IMF Lauds Senegal’s Reforms as Economy Grows 7.9% in 2025
Mr. Edward Gemayel, IMF Mission Chief for Senegal- Photo credit Reuters
Dakar, Senegal — A team from the International Monetary Fund (IMF), led by Edward Gemayel, Mission Chief for Senegal, concluded a two-week visit to Dakar on Thursday after advancing talks on a new IMF-supported reform program and assessing progress on corrective measures tied to Senegal’s hidden debt case.
The mission, held from October 22 to November 6, 2025, also reviewed Senegal’s recent macroeconomic performance, fiscal outlook, and medium-term reform priorities. In a statement following the visit, Mr. Gemayel lauded the government’s strong commitment to transparency, debt control, and macroeconomic stability, describing Senegal’s economy as “robust despite global headwinds and tight financial conditions.”
“The IMF staff team held constructive discussions with the Senegalese authorities, making significant strides toward laying the foundation for a new IMF-supported program,” Gemayel said. “These talks focused on fiscal sustainability, enhanced debt management, and stronger governance, key pillars for Senegal’s continued economic success.”
The IMF estimates Senegal’s real GDP growth at 7.9% in 2025, buoyed by the first full year of oil and gas production and a rebound in agriculture, while non-hydrocarbon growth stands at about 3.4%. Inflation is expected to average a modest 1.4%, marking one of the lowest rates in West Africa.

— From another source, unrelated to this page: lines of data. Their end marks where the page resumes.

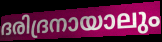
ദരിദ്രനായാലുംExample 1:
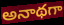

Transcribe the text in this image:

అనాథగా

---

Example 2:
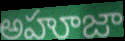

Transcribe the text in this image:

అహూజా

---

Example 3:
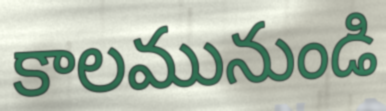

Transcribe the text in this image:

కాలమునుండి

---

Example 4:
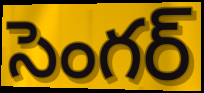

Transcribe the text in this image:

సెంగర్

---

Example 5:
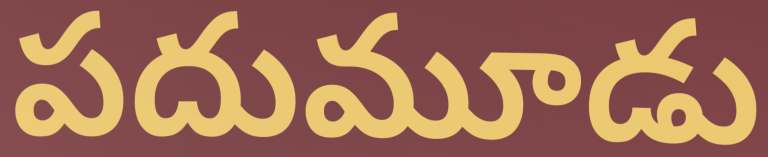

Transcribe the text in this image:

పదుమూడు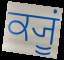
ਕ੍ਯੂਂ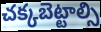
చక్కబెట్టాల్సి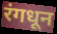
रंगधून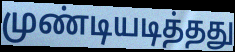
முண்டியடித்தது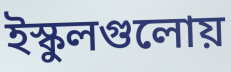
ইস্কুলগুলোয়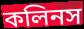
কলিনস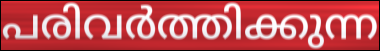
പരിവർത്തിക്കുന്നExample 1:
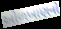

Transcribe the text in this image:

ઓળખાણનો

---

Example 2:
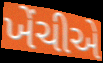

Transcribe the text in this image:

ખેંચીએ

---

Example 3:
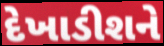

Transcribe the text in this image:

દેખાડીશને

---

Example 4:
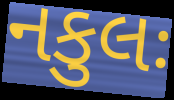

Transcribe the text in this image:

નકુલઃ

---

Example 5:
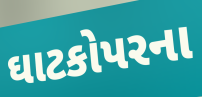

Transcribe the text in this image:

ઘાટકોપરનાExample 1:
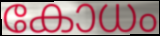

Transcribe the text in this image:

Fiscal performance through September was broadly aligned with budget targets, with revenues on track and non-priority spending contained. As a result, the budget deficit is projected to narrow sharply from 13.4% of GDP in 2024 to 7.8% in 2025 evidence, the IMF says, of “strong fiscal consolidation.”
Senegal’s 2026 Draft Budget Law aims to reduce the deficit even further to 5.4% of GDP, anchored on new revenue-mobilization measures, including new taxes on gambling, mobile transfers, and land, phased reduction of tax exemptions and continued spending restraint.
While the IMF welcomed these measures, it cautioned that the assumed tax yields are overly optimistic and urged more conservative projections to avoid fiscal slippage. “A balanced approach will help preserve high-impact investment and priority spending essential to safeguard growth,” Gemayel emphasized.
Senegal’s public sector debt remains elevated, estimated at 132% of GDP by end-2024, including 4% in domestic expenditure arrears pending audit. The IMF mission acknowledged active debt management operations being undertaken to ease vulnerabilities and strengthen transparency.
The team noted good progress on corrective measures related to the hidden debt misreporting episode including improved debt publication and audit follow-ups but called for “further decisive actions.”
Priority reforms include: Centralizing debt-management functions under a single ministry, Finalizing the debt management reform framework and Strengthening governance and anti-corruption mechanisms.
Completion of these steps, the IMF stated, is “essential to resolving the hidden debt case and restoring full confidence in Senegal’s fiscal reporting.”
During the visit, the IMF team met with His Excellency Mr. Bassirou Diomaye Diakhar Faye, President of the Republic; Mr. Ousmane Sonko, Prime Minister; Mr. Ahmadou Al Aminou Lo, Minister of State to the President of the Republic in charge of Monitoring the National Transformation Agenda; Ms. Yacine Fall, Keeper of the Seals, Minister of Justice; Mr. Abdourahmane Sarr, Minister of Economy, Planning and Cooperation; Mr. Cheikh Diba, Minister of Finance and Budget; Mr. Jean-Claude Kassi Brou, Governor of the BCEAO; Mr. François Sène, National Director of the BCEAO; as well as several other senior officials. The team also held fruitful discussions with development partners and other stakeholders.
“Senegal’s reform trajectory remains impressive,” Gemayel concluded. “But continued vigilance, transparent governance, and prudent fiscal management will be vital to sustain investor confidence and inclusive growth.”
The IMF’s cautious optimism signals renewed confidence in Senegal’s economic reform agenda under President Faye’s administration but fiscal risks remain.
Analysts note that the country’s oil and gas windfall could strengthen public finances in the short term, yet without tighter debt controls and structural reform execution, Senegal may face renewed vulnerabilities by 2027.